By Karl Rove’s admission, Crossroads GPS works to elect people to office. The IRS’s decision to give this overtly political operation “social welfare” nonprofit status allows it to keep major campaign spenders anonymous, hiding information that voters need as they evaluate political candidates and their messages.

This decision will only add to the public’s frustration with a political system that is wildly out of balance and titled to serve the interests of wealthy donors. The IRS and Treasury Departments should write bright line rules to clarify what constitutes political activity under the tax laws and clearly state that social welfare groups aren’t supposed to be hiding donors to elect or defeat candidates. The omnibus spending bill that Congress passed last year included a rider to block meaningful action on these rules for this fiscal year. This policy rider – along with all ideological policy riders in spending bills – and should be removed.

 

Background: In July, Spaulding testified that: 

But there is no example of this phenomenon more flagrant than Crossroads GPS, a purported 501(c)(4) social welfare organization founded in 2010 by Karl Rove, which has spent significant amounts of money influencing campaigns. It is the sister organization of American Crossroads, a Super PAC registered with the Federal Election Commission. As such, American Crossroads discloses its donors. Crossroads GPS, however, does not.

During the 2010 election, Crossroads GPS spent approximately $20.8 million on federal campaign activities, more than half of what it spent in total that cycle. This led the Federal Election Commission General Counsel to conclude that Crossroads GPS’ major purpose in 2010 was federal campaign activity, even though a gridlocked FEC ultimately split 3-3 on whether to pursue an enforcement action.

Crossroads GPS then spent at least $71 million on political expenditures in the 2012 elections, making it the top secret money spender during that cycle. Aside from the presidential race, a significant amount of Crossroads GPS’ election-related spending – over $30 million –  targeted Senate candidates in some of the 2012 presidential battleground states, including Virginia, Nevada, Ohio, Wisconsin, and Indiana.

Who funded all of its attack ads? Only Crossroads GPS officials, the IRS, the funders themselves, and perhaps the politicians who benefitted from the spending can answer that. In its 2012 Form 990, filed with the IRS, Crossroads GPS reported one single anonymous donation of $22.5 million; another for $18 million; another for $10 million; and many other seven-figure contributions. Americans deserve to know who was making investments of this magnitude in political races and their eventual outcome.
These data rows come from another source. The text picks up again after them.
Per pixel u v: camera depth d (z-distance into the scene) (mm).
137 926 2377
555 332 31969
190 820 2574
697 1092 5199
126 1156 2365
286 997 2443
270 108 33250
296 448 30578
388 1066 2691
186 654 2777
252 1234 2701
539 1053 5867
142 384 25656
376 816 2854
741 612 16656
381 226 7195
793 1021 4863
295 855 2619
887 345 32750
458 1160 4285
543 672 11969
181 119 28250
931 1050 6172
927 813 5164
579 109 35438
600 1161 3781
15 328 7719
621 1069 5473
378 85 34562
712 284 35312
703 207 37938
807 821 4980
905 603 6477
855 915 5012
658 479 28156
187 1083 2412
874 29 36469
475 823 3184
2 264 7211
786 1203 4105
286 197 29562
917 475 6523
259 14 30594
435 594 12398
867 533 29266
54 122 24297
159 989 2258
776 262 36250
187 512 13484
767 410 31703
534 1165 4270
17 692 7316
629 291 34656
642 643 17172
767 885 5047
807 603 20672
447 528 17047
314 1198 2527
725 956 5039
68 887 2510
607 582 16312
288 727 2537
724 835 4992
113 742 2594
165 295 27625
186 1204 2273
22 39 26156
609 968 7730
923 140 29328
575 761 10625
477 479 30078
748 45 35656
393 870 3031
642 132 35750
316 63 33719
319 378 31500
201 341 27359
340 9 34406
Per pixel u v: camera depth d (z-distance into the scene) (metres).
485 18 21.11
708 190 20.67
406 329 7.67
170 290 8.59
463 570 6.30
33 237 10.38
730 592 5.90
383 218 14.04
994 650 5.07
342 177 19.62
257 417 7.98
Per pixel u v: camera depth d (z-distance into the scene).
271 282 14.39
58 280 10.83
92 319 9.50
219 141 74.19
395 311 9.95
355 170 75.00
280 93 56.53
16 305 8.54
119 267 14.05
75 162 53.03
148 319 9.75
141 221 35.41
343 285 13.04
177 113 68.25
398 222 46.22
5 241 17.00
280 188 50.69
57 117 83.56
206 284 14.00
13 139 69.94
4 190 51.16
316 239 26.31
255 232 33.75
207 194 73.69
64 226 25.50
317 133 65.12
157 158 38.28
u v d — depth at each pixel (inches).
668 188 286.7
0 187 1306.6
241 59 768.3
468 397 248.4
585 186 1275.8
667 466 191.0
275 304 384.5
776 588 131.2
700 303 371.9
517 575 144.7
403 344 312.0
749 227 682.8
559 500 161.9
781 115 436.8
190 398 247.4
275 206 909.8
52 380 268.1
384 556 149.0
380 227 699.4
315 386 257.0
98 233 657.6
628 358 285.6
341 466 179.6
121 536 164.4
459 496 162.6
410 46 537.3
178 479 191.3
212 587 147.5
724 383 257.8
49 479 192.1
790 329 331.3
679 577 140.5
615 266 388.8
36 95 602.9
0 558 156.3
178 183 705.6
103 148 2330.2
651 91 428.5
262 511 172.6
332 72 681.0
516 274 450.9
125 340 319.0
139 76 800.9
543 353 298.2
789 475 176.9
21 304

Mr. Rove himself boasted about how much Crossroads GPS spent boosting President Obama’s opponent, Gov. Mitt Romney. In an op-ed published in the Wall Street Journal during the 2012 campaign, Mr. Rove said that the Romney campaign had spent less than outside groups, “with $107.4 million more in ads attacking Mr. Obama’s policies or boosting Mr. Romney coming from outside groups (with Crossroads GPS, a group I helped found, providing over half).”

Its founders created Crossroads GPS to serve as the secret money corollary to American Crossroads. In post-election remarks at the Annenberg Public Policy Center in 2010, the political director of American Crossroads – Crossroads GPS’ sister Super PAC organization – put it bluntly. “[D]isclosure was very important for us, which is why the 527 [American Crossroads] was created. But some donors didn’t want to be disclosed, and therefore, a (c)(4) [Crossroads GPS] was created. … Whether they [donors] would have – whether they would have given ultimately or not, I don’t know. I know they [donors] were more comfortable giving to a (c)(4). And so we created one.”

Still, the IRS has done little to hold Crossroads GPS accountable, despite reams of evidence that its overriding purpose appears to be to provide anonymity to donors eager to spend unlimited amounts of money supporting and attacking candidates for public office.